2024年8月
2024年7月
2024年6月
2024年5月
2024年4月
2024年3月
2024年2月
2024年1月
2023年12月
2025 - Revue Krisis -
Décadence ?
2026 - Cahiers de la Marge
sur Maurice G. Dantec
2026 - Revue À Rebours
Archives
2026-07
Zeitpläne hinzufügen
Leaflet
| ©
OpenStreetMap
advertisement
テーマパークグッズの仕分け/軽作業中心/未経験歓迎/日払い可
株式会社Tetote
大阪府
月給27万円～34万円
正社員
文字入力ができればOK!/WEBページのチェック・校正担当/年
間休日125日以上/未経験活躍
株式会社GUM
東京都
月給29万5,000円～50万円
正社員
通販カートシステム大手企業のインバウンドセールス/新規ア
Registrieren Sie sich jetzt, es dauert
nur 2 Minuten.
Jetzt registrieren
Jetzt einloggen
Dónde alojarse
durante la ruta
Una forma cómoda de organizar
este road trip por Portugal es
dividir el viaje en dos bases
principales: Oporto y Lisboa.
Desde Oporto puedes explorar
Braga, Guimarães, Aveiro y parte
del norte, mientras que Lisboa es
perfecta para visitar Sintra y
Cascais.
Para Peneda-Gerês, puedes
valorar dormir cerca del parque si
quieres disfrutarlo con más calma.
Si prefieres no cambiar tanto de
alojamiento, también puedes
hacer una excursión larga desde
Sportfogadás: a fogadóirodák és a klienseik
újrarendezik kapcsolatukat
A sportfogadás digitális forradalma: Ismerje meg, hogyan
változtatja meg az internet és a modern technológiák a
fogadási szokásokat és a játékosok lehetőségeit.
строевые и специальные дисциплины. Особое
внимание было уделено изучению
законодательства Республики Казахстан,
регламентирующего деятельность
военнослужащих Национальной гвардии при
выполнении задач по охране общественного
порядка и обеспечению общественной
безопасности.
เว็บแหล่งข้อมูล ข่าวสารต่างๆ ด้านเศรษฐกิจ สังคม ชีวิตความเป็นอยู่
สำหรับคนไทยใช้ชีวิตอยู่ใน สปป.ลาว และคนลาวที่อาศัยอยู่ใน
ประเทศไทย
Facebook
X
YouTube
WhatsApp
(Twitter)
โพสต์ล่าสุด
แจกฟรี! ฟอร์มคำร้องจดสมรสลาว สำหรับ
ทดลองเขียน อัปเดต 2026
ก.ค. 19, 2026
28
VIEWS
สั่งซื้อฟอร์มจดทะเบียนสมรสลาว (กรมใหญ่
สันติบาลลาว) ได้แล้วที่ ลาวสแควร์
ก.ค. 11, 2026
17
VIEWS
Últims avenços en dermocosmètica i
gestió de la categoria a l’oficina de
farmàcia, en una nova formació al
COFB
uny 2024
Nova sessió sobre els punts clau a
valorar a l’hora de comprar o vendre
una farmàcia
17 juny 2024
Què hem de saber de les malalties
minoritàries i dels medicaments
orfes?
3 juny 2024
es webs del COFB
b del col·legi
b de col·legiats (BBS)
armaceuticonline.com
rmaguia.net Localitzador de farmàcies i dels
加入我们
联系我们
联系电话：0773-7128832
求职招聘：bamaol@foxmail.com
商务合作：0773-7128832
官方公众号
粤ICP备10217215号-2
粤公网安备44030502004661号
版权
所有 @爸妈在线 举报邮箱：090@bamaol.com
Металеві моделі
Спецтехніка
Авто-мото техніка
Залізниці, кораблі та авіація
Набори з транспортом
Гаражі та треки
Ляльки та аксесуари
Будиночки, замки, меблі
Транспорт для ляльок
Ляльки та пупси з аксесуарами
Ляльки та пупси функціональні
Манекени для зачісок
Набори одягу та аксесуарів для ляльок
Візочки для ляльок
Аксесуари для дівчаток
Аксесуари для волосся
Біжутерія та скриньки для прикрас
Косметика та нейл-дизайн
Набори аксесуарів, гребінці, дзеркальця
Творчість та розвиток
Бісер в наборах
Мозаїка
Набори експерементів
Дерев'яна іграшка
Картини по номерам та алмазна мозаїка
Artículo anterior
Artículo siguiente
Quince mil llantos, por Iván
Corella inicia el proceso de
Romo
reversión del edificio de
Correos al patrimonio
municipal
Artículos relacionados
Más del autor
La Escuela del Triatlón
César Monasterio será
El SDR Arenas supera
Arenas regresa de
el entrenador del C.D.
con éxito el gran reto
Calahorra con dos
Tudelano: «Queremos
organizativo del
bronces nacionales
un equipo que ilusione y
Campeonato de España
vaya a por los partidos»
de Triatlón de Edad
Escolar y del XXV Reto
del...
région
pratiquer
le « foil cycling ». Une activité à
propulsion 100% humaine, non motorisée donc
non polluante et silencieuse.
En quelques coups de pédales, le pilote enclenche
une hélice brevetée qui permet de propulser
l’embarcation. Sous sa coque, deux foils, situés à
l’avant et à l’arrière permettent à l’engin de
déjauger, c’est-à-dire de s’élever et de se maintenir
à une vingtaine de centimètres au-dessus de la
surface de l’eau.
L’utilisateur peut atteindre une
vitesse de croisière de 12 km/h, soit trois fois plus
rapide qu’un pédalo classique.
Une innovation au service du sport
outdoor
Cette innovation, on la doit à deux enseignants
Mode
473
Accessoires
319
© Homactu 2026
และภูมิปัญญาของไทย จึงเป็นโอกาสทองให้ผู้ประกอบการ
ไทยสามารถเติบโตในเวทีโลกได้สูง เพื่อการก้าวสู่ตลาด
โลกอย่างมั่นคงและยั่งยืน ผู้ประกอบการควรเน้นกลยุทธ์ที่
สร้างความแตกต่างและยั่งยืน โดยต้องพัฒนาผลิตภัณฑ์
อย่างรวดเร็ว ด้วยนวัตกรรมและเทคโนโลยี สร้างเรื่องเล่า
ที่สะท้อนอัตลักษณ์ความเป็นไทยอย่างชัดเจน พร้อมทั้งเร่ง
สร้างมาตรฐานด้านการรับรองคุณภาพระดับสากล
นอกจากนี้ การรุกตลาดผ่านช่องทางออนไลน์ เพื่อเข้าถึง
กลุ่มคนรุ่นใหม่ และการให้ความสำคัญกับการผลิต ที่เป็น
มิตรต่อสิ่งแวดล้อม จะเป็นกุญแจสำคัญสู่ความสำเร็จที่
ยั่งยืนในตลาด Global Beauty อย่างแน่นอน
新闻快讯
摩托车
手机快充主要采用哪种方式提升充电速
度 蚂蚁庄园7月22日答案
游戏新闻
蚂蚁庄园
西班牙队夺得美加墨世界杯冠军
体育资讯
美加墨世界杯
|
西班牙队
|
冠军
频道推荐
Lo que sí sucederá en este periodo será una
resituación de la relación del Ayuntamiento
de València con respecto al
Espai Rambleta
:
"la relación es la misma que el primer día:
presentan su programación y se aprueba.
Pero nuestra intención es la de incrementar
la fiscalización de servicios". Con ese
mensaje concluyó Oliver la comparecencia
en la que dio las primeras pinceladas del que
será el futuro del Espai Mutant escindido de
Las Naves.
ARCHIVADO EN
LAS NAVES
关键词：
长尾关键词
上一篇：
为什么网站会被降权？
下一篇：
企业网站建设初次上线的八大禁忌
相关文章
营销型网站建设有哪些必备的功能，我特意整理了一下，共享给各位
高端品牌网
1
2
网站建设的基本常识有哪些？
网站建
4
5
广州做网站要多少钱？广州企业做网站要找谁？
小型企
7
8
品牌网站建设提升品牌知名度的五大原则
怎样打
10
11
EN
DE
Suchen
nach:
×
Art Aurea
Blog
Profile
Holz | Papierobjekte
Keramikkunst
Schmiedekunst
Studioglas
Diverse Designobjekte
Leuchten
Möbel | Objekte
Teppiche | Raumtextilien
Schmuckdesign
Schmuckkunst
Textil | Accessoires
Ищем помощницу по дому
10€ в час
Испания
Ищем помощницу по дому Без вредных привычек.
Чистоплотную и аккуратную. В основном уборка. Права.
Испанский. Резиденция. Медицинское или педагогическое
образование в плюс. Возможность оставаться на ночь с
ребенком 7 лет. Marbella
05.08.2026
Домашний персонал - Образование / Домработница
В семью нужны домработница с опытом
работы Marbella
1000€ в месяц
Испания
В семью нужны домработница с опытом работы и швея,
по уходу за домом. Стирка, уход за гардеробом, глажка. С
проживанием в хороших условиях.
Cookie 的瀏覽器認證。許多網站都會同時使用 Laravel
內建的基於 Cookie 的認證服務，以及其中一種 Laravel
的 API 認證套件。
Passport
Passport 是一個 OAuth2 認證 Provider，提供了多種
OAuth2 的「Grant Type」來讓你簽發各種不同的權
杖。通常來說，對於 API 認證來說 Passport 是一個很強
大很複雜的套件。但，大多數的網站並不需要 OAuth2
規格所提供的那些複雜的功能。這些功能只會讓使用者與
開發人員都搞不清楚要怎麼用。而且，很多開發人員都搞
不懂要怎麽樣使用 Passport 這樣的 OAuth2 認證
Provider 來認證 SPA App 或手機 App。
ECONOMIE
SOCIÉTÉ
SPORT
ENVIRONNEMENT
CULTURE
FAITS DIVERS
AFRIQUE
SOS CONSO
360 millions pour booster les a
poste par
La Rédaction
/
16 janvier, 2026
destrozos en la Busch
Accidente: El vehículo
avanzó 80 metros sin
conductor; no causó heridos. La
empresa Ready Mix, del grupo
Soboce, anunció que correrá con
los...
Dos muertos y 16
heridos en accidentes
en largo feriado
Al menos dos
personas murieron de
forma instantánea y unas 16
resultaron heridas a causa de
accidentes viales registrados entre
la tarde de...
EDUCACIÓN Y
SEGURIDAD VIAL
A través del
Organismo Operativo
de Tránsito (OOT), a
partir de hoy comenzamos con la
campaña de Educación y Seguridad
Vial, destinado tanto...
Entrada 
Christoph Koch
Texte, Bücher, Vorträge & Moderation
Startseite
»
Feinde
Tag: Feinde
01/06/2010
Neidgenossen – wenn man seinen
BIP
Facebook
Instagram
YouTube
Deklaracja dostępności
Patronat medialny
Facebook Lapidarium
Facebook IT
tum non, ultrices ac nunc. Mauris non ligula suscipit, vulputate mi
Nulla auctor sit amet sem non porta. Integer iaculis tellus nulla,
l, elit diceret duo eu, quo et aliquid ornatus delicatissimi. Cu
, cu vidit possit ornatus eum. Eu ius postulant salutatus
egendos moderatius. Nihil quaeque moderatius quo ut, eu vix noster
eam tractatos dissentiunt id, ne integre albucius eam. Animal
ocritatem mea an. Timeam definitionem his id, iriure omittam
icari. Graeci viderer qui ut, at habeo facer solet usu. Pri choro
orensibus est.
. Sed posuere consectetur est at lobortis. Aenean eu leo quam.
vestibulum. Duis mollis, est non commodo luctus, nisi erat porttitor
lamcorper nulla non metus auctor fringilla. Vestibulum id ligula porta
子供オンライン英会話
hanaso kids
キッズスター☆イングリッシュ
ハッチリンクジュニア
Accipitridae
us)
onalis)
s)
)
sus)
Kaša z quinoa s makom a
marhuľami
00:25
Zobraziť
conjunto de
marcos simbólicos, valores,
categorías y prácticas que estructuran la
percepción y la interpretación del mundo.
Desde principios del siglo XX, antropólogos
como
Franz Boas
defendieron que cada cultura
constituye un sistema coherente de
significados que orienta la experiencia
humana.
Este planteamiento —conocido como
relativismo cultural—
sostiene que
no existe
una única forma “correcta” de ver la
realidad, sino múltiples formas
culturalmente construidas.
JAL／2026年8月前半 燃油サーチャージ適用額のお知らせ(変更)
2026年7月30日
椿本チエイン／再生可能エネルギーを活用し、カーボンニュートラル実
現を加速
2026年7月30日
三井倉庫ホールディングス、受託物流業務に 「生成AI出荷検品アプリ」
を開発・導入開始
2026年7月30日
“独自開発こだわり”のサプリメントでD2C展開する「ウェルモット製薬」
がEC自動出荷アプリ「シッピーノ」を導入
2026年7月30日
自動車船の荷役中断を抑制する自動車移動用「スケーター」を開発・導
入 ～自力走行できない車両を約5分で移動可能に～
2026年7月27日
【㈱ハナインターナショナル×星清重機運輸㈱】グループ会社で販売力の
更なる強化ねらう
····················
-- Task brief --
Give back exactly the lines of the listing above that run from the line with "360 millions pour booster les a" to the line with "Facebook IT", inclusive.

-- Completed exercise --
360 millions pour booster les a
poste par
La Rédaction
/
16 janvier, 2026
destrozos en la Busch
Accidente: El vehículo
avanzó 80 metros sin
conductor; no causó heridos. La
empresa Ready Mix, del grupo
Soboce, anunció que correrá con
los...
Dos muertos y 16
heridos en accidentes
en largo feriado
Al menos dos
personas murieron de
forma instantánea y unas 16
resultaron heridas a causa de
accidentes viales registrados entre
la tarde de...
EDUCACIÓN Y
SEGURIDAD VIAL
A través del
Organismo Operativo
de Tránsito (OOT), a
partir de hoy comenzamos con la
campaña de Educación y Seguridad
Vial, destinado tanto...
Entrada 
Christoph Koch
Texte, Bücher, Vorträge & Moderation
Startseite
»
Feinde
Tag: Feinde
01/06/2010
Neidgenossen – wenn man seinen
BIP
Facebook
Instagram
YouTube
Deklaracja dostępności
Patronat medialny
Facebook Lapidarium
Facebook IT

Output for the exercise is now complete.